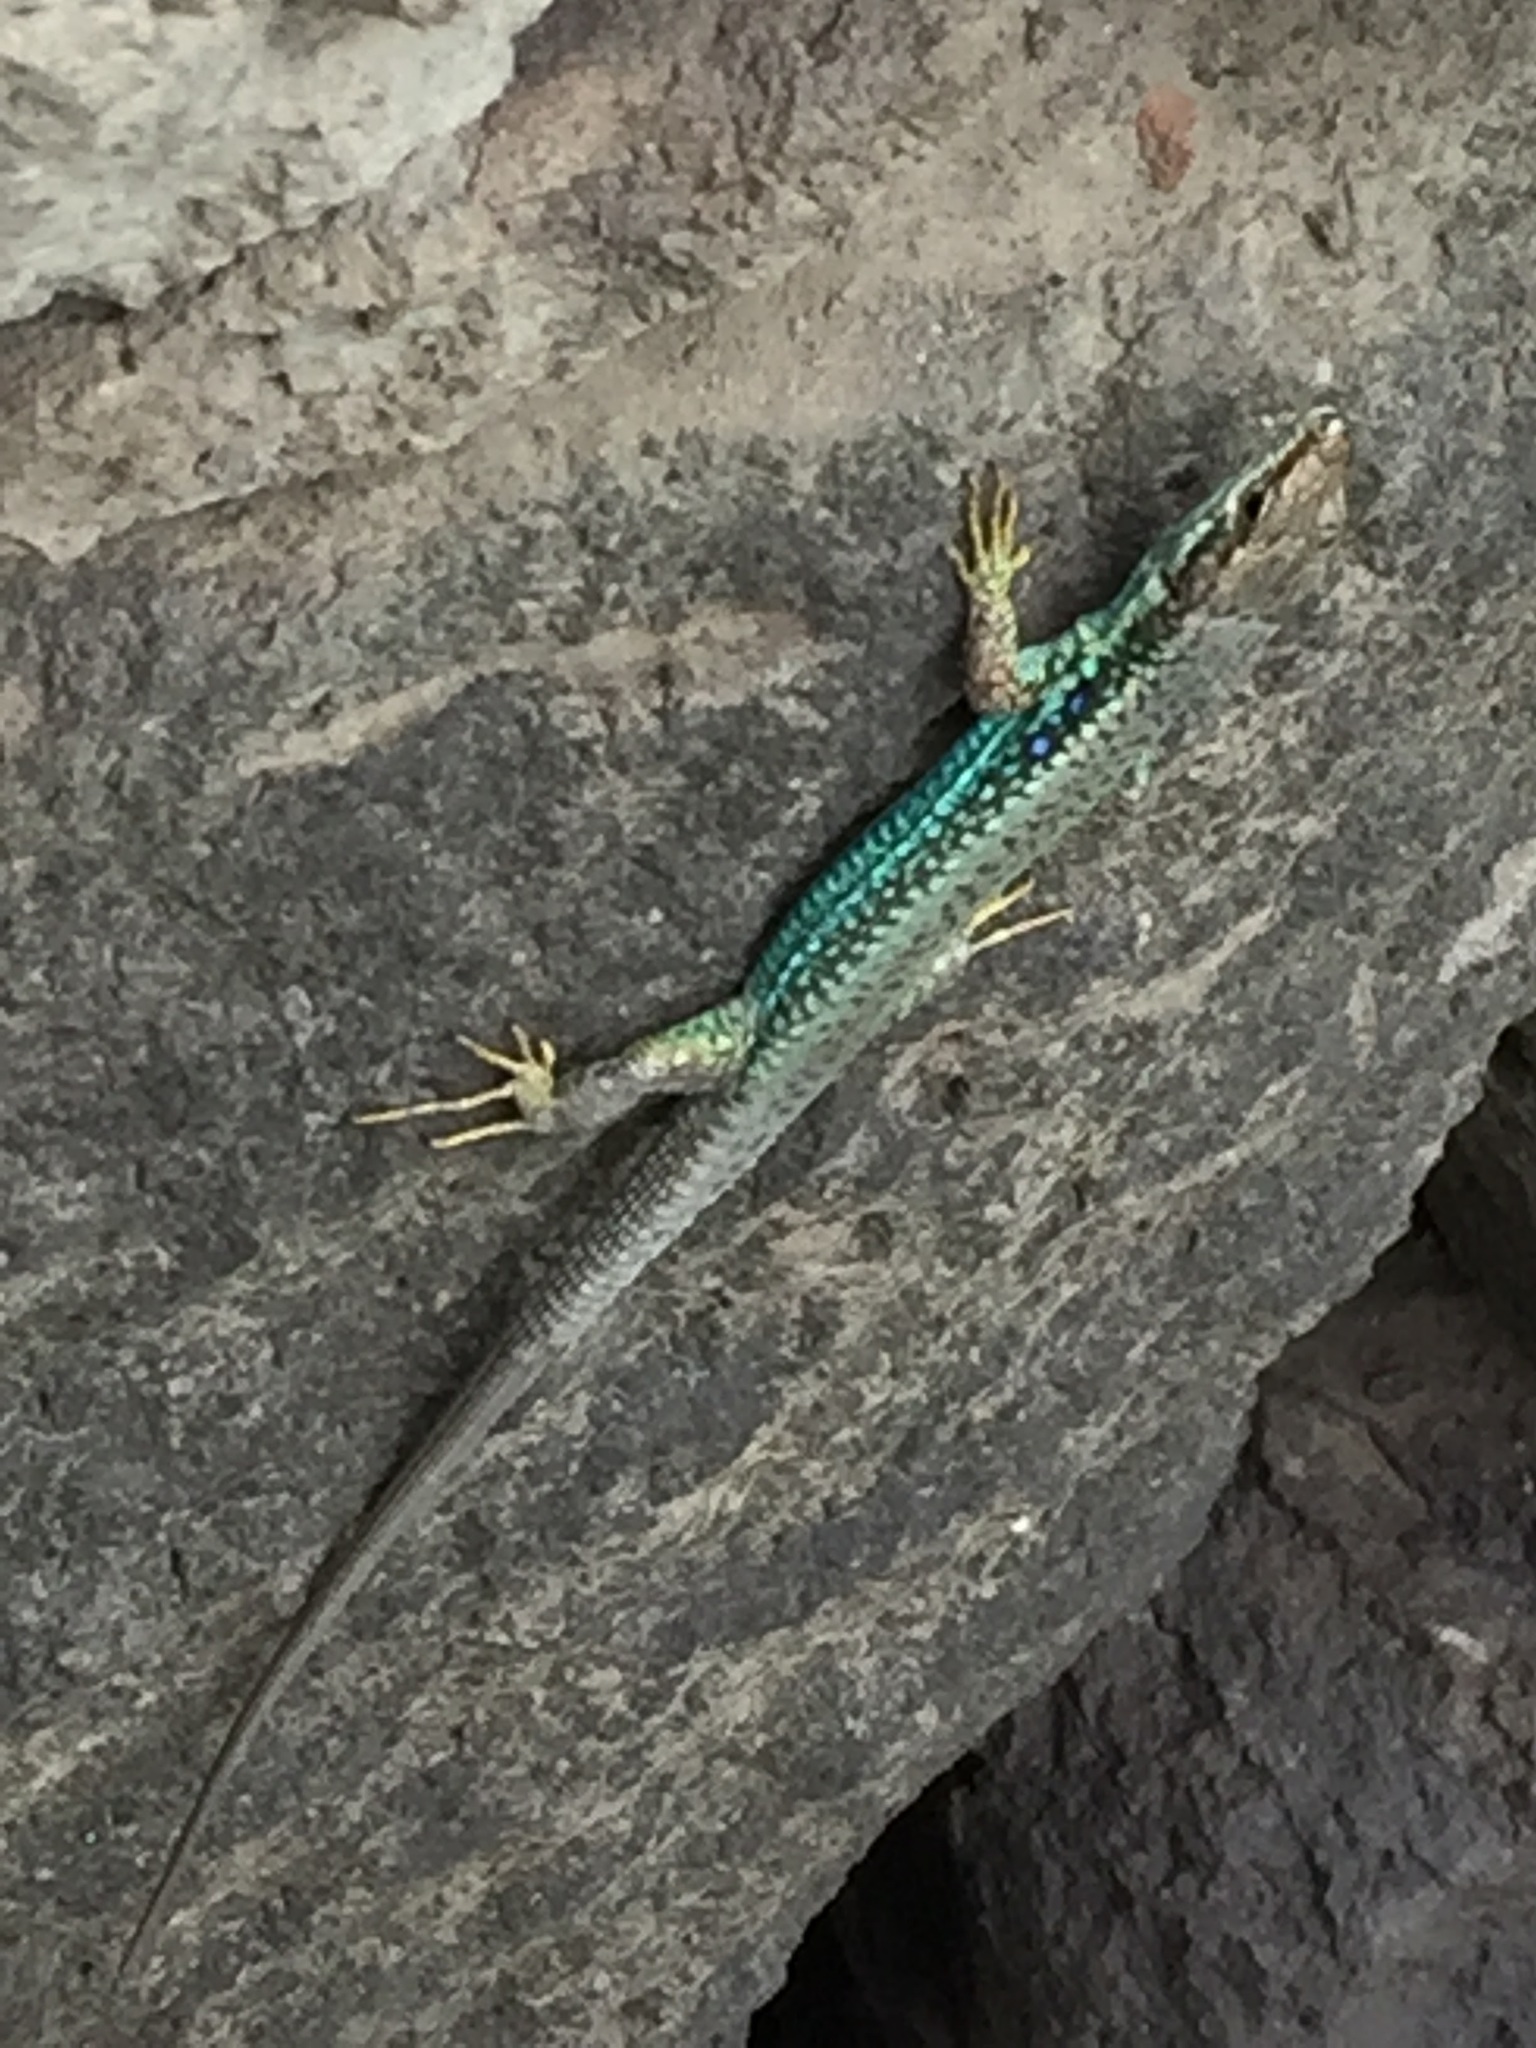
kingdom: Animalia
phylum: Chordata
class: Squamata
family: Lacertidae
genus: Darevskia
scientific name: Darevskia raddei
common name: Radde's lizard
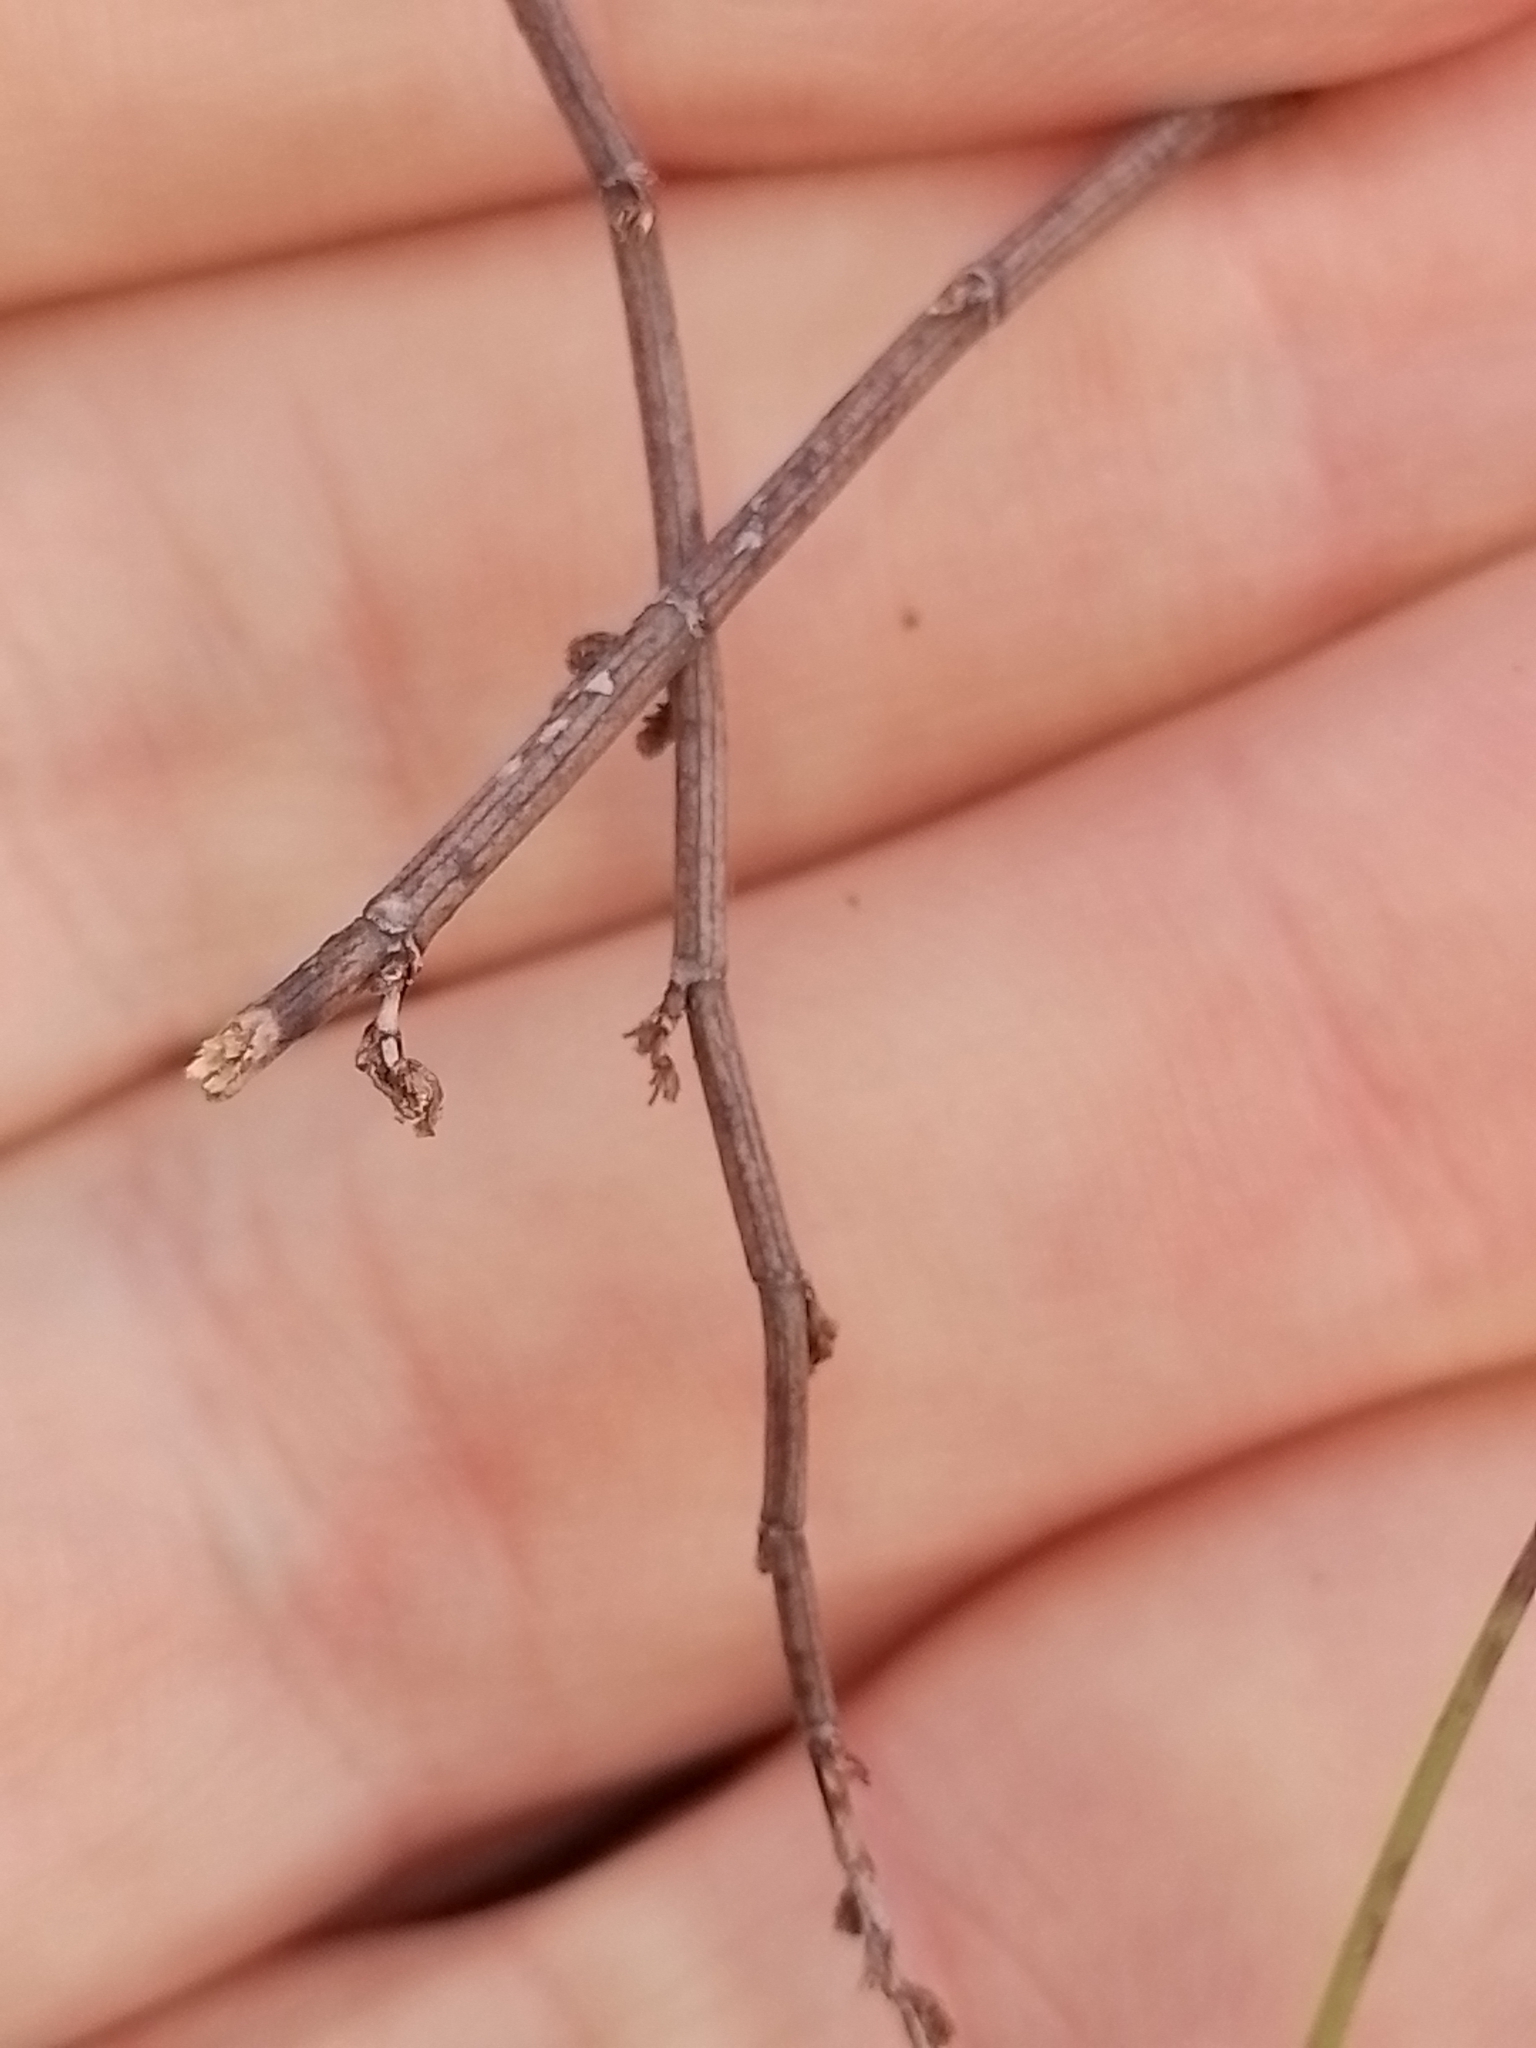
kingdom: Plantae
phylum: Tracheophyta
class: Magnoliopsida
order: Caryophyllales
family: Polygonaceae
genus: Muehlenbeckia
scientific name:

§ §

--- 요구 사항 ---
위 기록의 줄을 처음부터 끝까지 한 글자도 바꾸지 말고 그대로 옮겨 적으세요. 그림은 답에 넣지 마세요.

--- 답 ---
kingdom: Animalia
phylum: Chordata
class: Squamata
family: Lacertidae
genus: Darevskia
scientific name: Darevskia raddei
common name: Radde's lizard
kingdom: Plantae
phylum: Tracheophyta
class: Magnoliopsida
order: Caryophyllales
family: Polygonaceae
genus: Muehlenbeckia
scientific name:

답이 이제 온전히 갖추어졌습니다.